[Collected data]
——
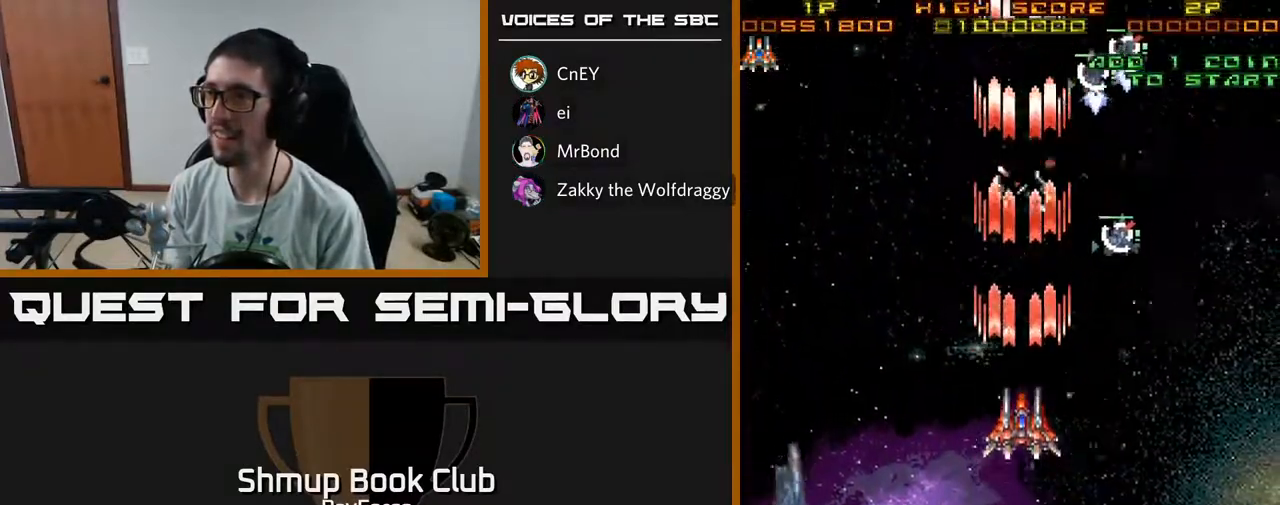
{"buttons": ["A", "DPAD_DOWN", "DPAD_LEFT"], "left_stick": "center", "right_stick": "center", "events": [[50, "DPAD_RIGHT", "down"], [100, "DPAD_UP", "up"], [133, "DPAD_RIGHT", "up"], [183, "DPAD_DOWN", "down"], [200, "DPAD_LEFT", "down"], [300, "DPAD_LEFT", "up"], [500, "DPAD_LEFT", "down"]]}
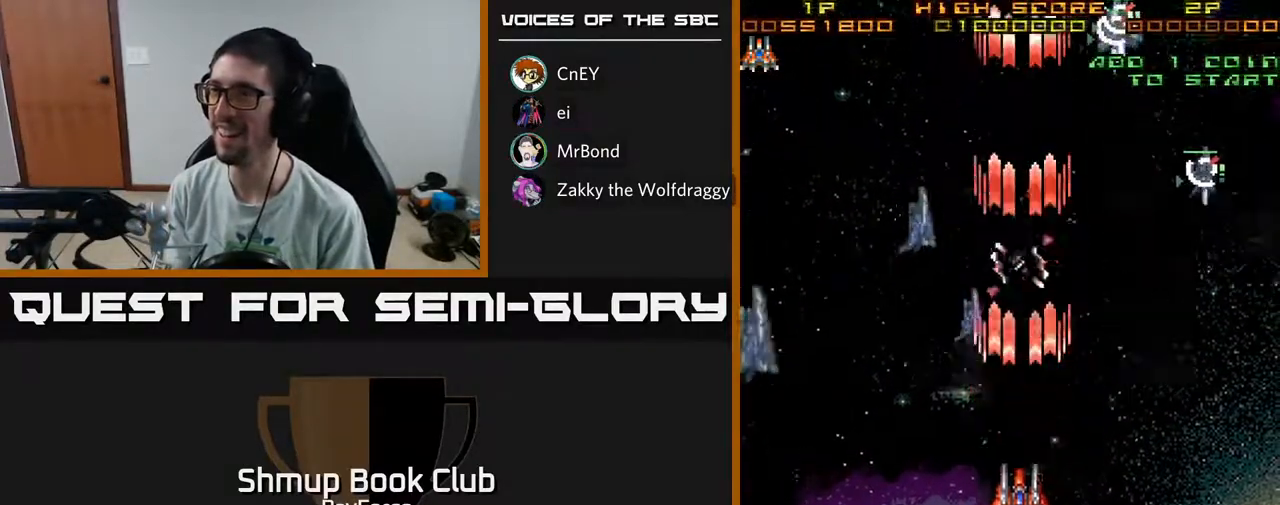
{"buttons": ["A", "DPAD_UP", "DPAD_RIGHT"], "left_stick": "center", "right_stick": "center", "events": [[50, "DPAD_DOWN", "up"], [100, "DPAD_UP", "down"], [133, "DPAD_LEFT", "up"], [183, "DPAD_RIGHT", "down"]]}
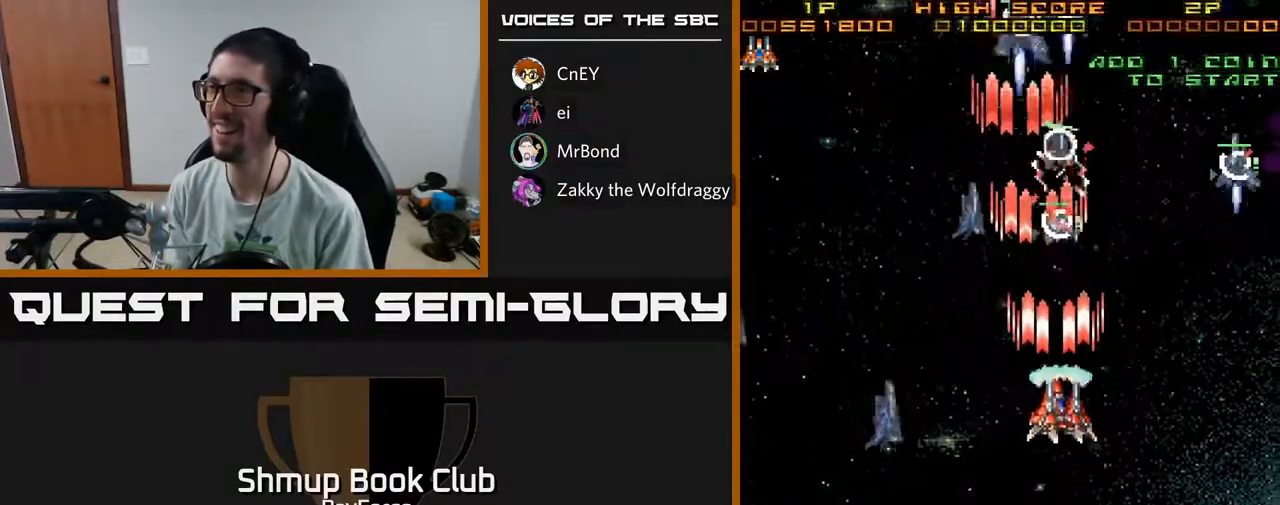
{"buttons": ["A", "DPAD_LEFT"], "left_stick": "center", "right_stick": "center", "events": [[17, "DPAD_RIGHT", "up"], [150, "DPAD_LEFT", "down"], [183, "DPAD_UP", "up"], [200, "DPAD_DOWN", "down"], [283, "DPAD_LEFT", "up"], [433, "DPAD_LEFT", "down"], [500, "DPAD_DOWN", "up"]]}
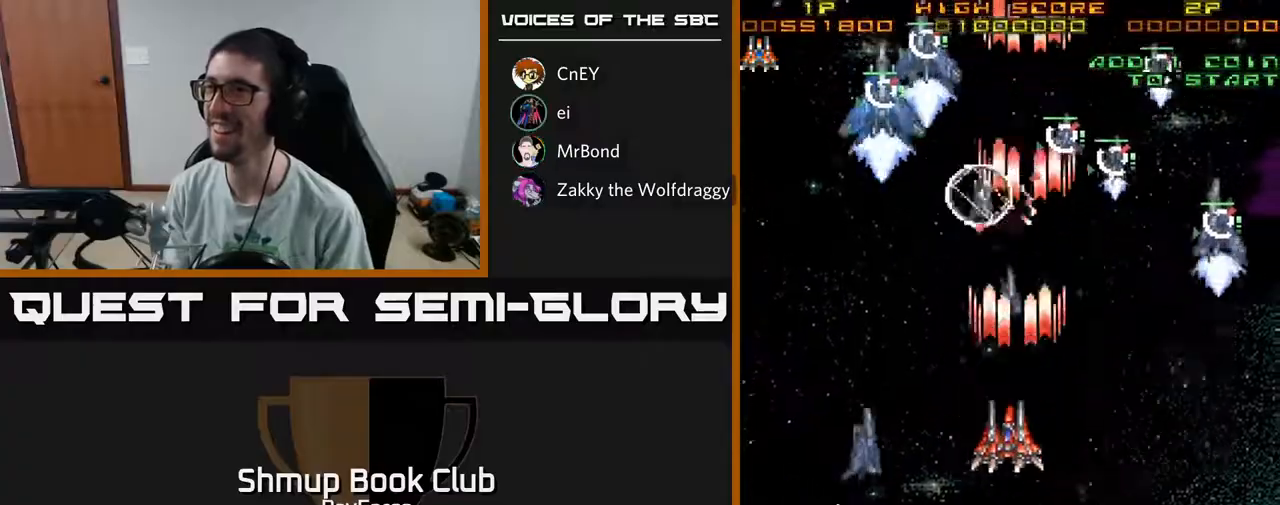
{"buttons": ["A", "X", "DPAD_LEFT"], "left_stick": "center", "right_stick": "center", "events": [[50, "DPAD_UP", "down"], [67, "DPAD_LEFT", "up"], [83, "DPAD_RIGHT", "down"], [83, "DPAD_UP", "up"], [133, "DPAD_DOWN", "down"], [333, "DPAD_RIGHT", "up"], [367, "DPAD_LEFT", "down"], [417, "DPAD_DOWN", "up"], [433, "X", "down"]]}
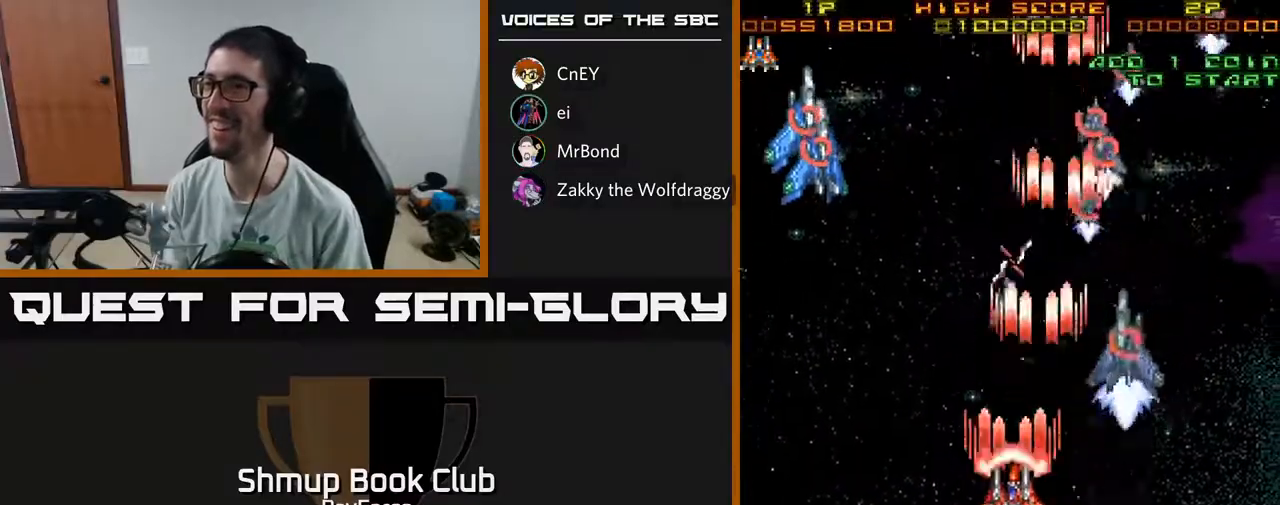
{"buttons": ["A", "DPAD_RIGHT"], "left_stick": "center", "right_stick": "center", "events": [[50, "DPAD_DOWN", "down"], [50, "X", "up"], [67, "DPAD_LEFT", "up"], [100, "DPAD_RIGHT", "down"], [200, "DPAD_DOWN", "up"], [300, "DPAD_DOWN", "down"], [350, "DPAD_RIGHT", "up"], [450, "DPAD_RIGHT", "down"], [467, "DPAD_DOWN", "up"]]}
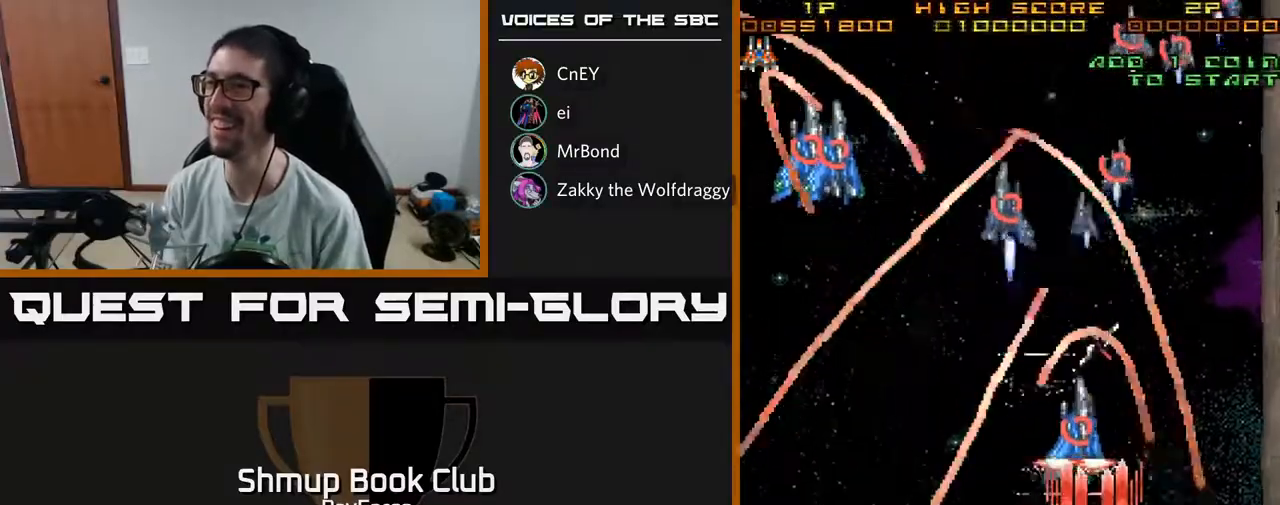
{"buttons": ["A", "DPAD_UP", "DPAD_LEFT"], "left_stick": "center", "right_stick": "center", "events": [[67, "DPAD_UP", "down"], [383, "DPAD_RIGHT", "up"], [500, "DPAD_LEFT", "down"]]}
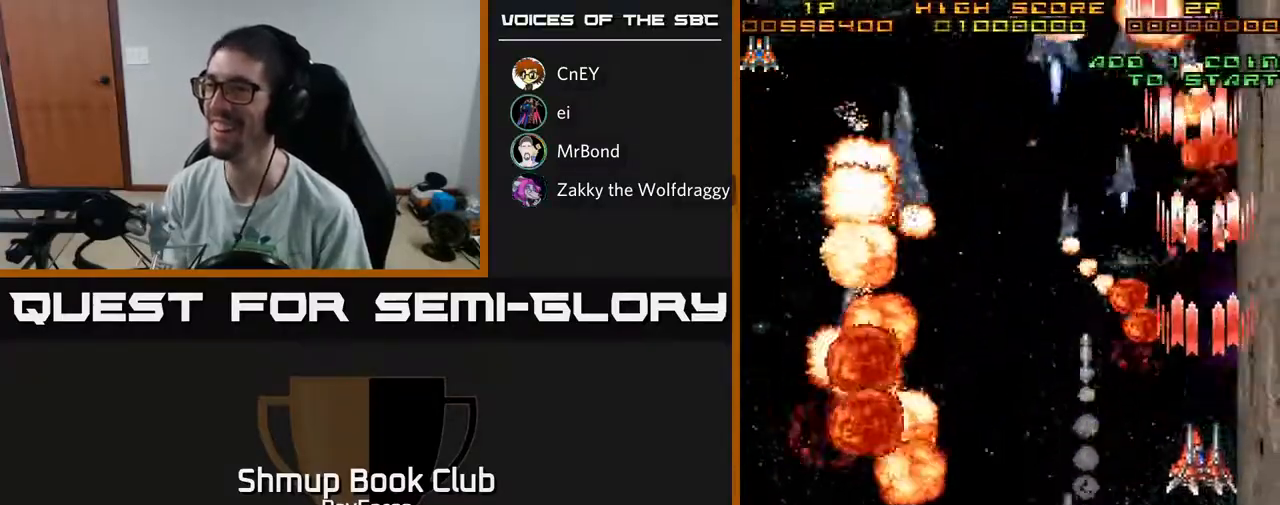
{"buttons": ["A", "DPAD_DOWN", "DPAD_LEFT"], "left_stick": "center", "right_stick": "center", "events": [[250, "DPAD_UP", "up"], [333, "DPAD_UP", "down"], [417, "DPAD_UP", "up"], [500, "DPAD_DOWN", "down"]]}
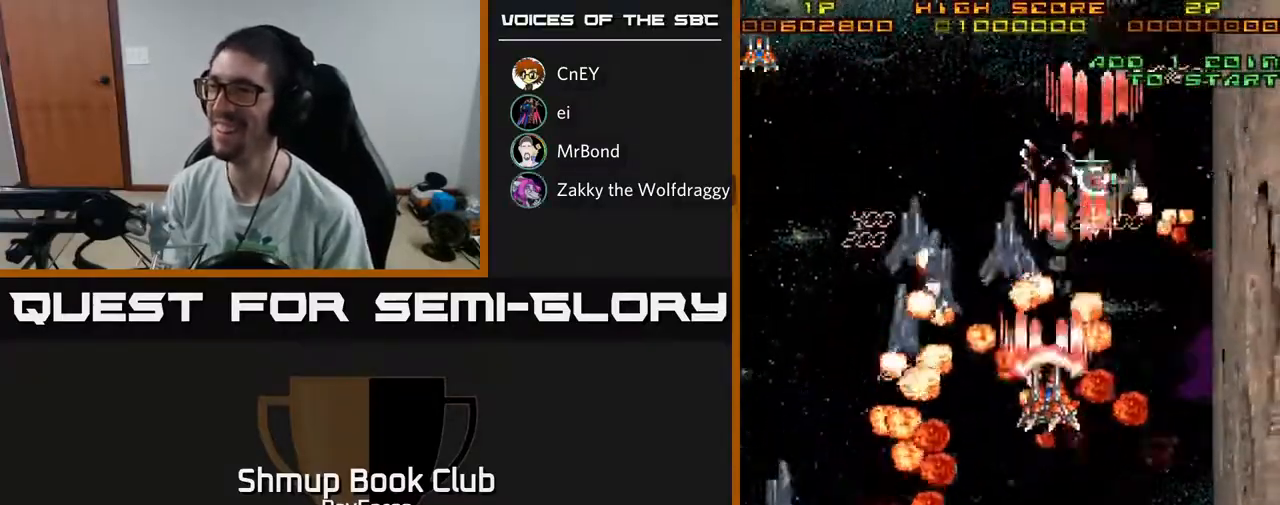
{"buttons": ["A", "DPAD_DOWN", "DPAD_LEFT"], "left_stick": "center", "right_stick": "center", "events": [[83, "DPAD_LEFT", "up"], [117, "DPAD_RIGHT", "down"], [167, "DPAD_RIGHT", "up"], [200, "X", "down"], [217, "DPAD_LEFT", "down"], [300, "X", "up"], [367, "DPAD_LEFT", "up"], [467, "DPAD_LEFT", "down"]]}
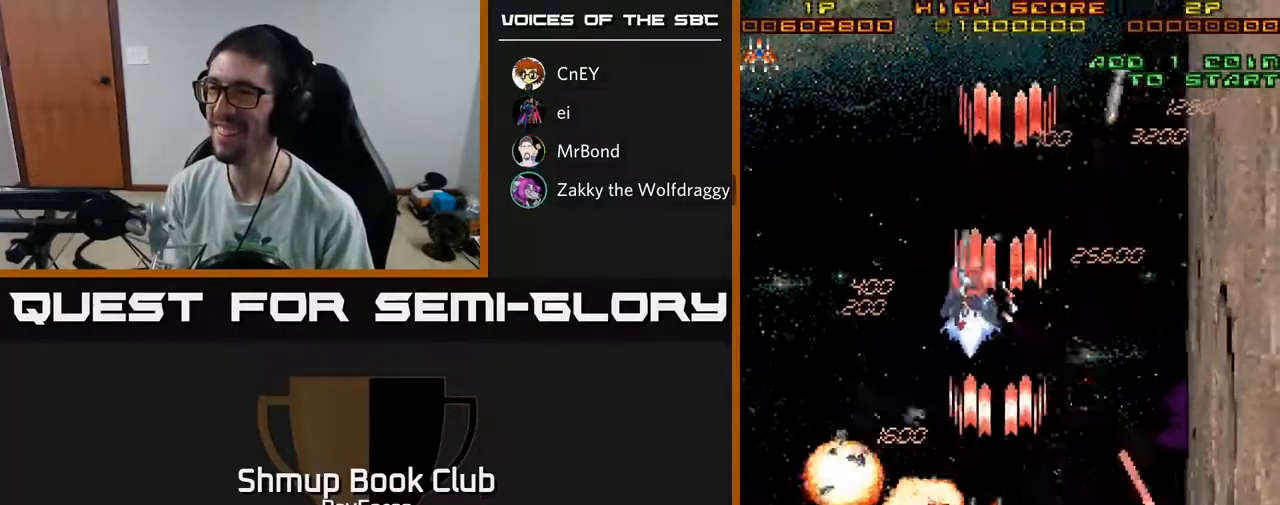
{"buttons": ["A", "DPAD_UP", "DPAD_RIGHT"], "left_stick": "center", "right_stick": "center", "events": [[33, "DPAD_LEFT", "up"], [100, "DPAD_RIGHT", "down"], [200, "DPAD_DOWN", "up"], [317, "DPAD_UP", "down"]]}
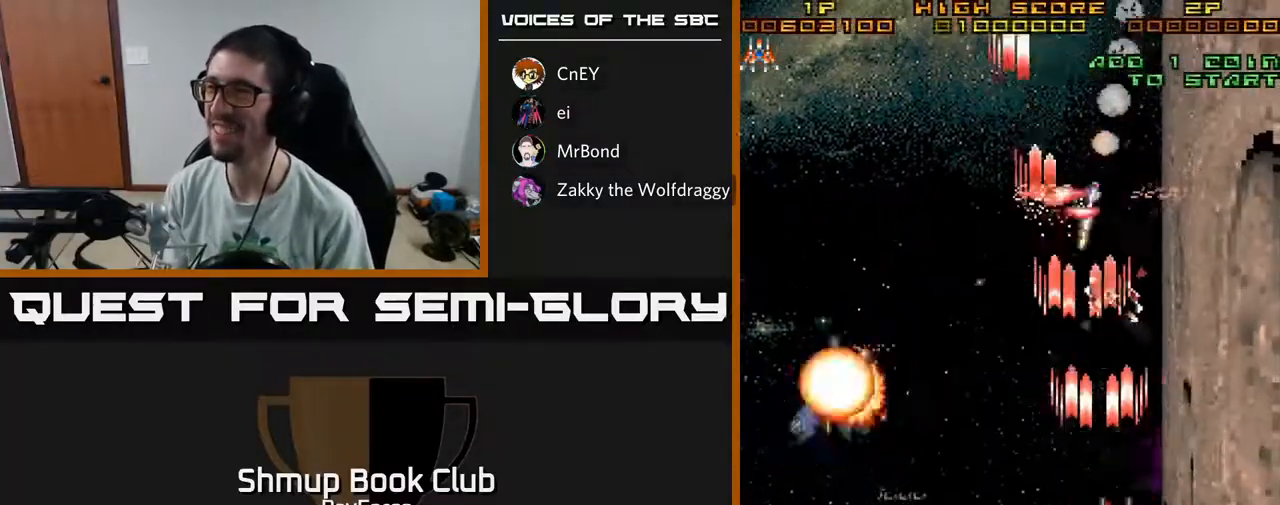
{"buttons": ["A", "DPAD_LEFT"], "left_stick": "center", "right_stick": "center", "events": [[17, "DPAD_RIGHT", "up"], [67, "DPAD_LEFT", "down"], [100, "DPAD_UP", "up"], [133, "DPAD_DOWN", "down"], [200, "DPAD_LEFT", "up"], [433, "DPAD_DOWN", "up"], [483, "DPAD_LEFT", "down"], [483, "DPAD_UP", "down"], [500, "DPAD_UP", "up"]]}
——
ASSIGNMENT
Each entry above has to be set down again verbatim, except for its pictures.

RESULT FOR THIS TASK
{"buttons": ["A", "DPAD_DOWN", "DPAD_LEFT"], "left_stick": "center", "right_stick": "center", "events": [[50, "DPAD_RIGHT", "down"], [100, "DPAD_UP", "up"], [133, "DPAD_RIGHT", "up"], [183, "DPAD_DOWN", "down"], [200, "DPAD_LEFT", "down"], [300, "DPAD_LEFT", "up"], [500, "DPAD_LEFT", "down"]]}
{"buttons": ["A", "DPAD_UP", "DPAD_RIGHT"], "left_stick": "center", "right_stick": "center", "events": [[50, "DPAD_DOWN", "up"], [100, "DPAD_UP", "down"], [133, "DPAD_LEFT", "up"], [183, "DPAD_RIGHT", "down"]]}
{"buttons": ["A", "DPAD_LEFT"], "left_stick": "center", "right_stick": "center", "events": [[17, "DPAD_RIGHT", "up"], [150, "DPAD_LEFT", "down"], [183, "DPAD_UP", "up"], [200, "DPAD_DOWN", "down"], [283, "DPAD_LEFT", "up"], [433, "DPAD_LEFT", "down"], [500, "DPAD_DOWN", "up"]]}
{"buttons": ["A", "X", "DPAD_LEFT"], "left_stick": "center", "right_stick": "center", "events": [[50, "DPAD_UP", "down"], [67, "DPAD_LEFT", "up"], [83, "DPAD_RIGHT", "down"], [83, "DPAD_UP", "up"], [133, "DPAD_DOWN", "down"], [333, "DPAD_RIGHT", "up"], [367, "DPAD_LEFT", "down"], [417, "DPAD_DOWN", "up"], [433, "X", "down"]]}
{"buttons": ["A", "DPAD_RIGHT"], "left_stick": "center", "right_stick": "center", "events": [[50, "DPAD_DOWN", "down"], [50, "X", "up"], [67, "DPAD_LEFT", "up"], [100, "DPAD_RIGHT", "down"], [200, "DPAD_DOWN", "up"], [300, "DPAD_DOWN", "down"], [350, "DPAD_RIGHT", "up"], [450, "DPAD_RIGHT", "down"], [467, "DPAD_DOWN", "up"]]}
{"buttons": ["A", "DPAD_UP", "DPAD_LEFT"], "left_stick": "center", "right_stick": "center", "events": [[67, "DPAD_UP", "down"], [383, "DPAD_RIGHT", "up"], [500, "DPAD_LEFT", "down"]]}
{"buttons": ["A", "DPAD_DOWN", "DPAD_LEFT"], "left_stick": "center", "right_stick": "center", "events": [[250, "DPAD_UP", "up"], [333, "DPAD_UP", "down"], [417, "DPAD_UP", "up"], [500, "DPAD_DOWN", "down"]]}
{"buttons": ["A", "DPAD_DOWN", "DPAD_LEFT"], "left_stick": "center", "right_stick": "center", "events": [[83, "DPAD_LEFT", "up"], [117, "DPAD_RIGHT", "down"], [167, "DPAD_RIGHT", "up"], [200, "X", "down"], [217, "DPAD_LEFT", "down"], [300, "X", "up"], [367, "DPAD_LEFT", "up"], [467, "DPAD_LEFT", "down"]]}
{"buttons": ["A", "DPAD_UP", "DPAD_RIGHT"], "left_stick": "center", "right_stick": "center", "events": [[33, "DPAD_LEFT", "up"], [100, "DPAD_RIGHT", "down"], [200, "DPAD_DOWN", "up"], [317, "DPAD_UP", "down"]]}
{"buttons": ["A", "DPAD_LEFT"], "left_stick": "center", "right_stick": "center", "events": [[17, "DPAD_RIGHT", "up"], [67, "DPAD_LEFT", "down"], [100, "DPAD_UP", "up"], [133, "DPAD_DOWN", "down"], [200, "DPAD_LEFT", "up"], [433, "DPAD_DOWN", "up"], [483, "DPAD_LEFT", "down"], [483, "DPAD_UP", "down"], [500, "DPAD_UP", "up"]]}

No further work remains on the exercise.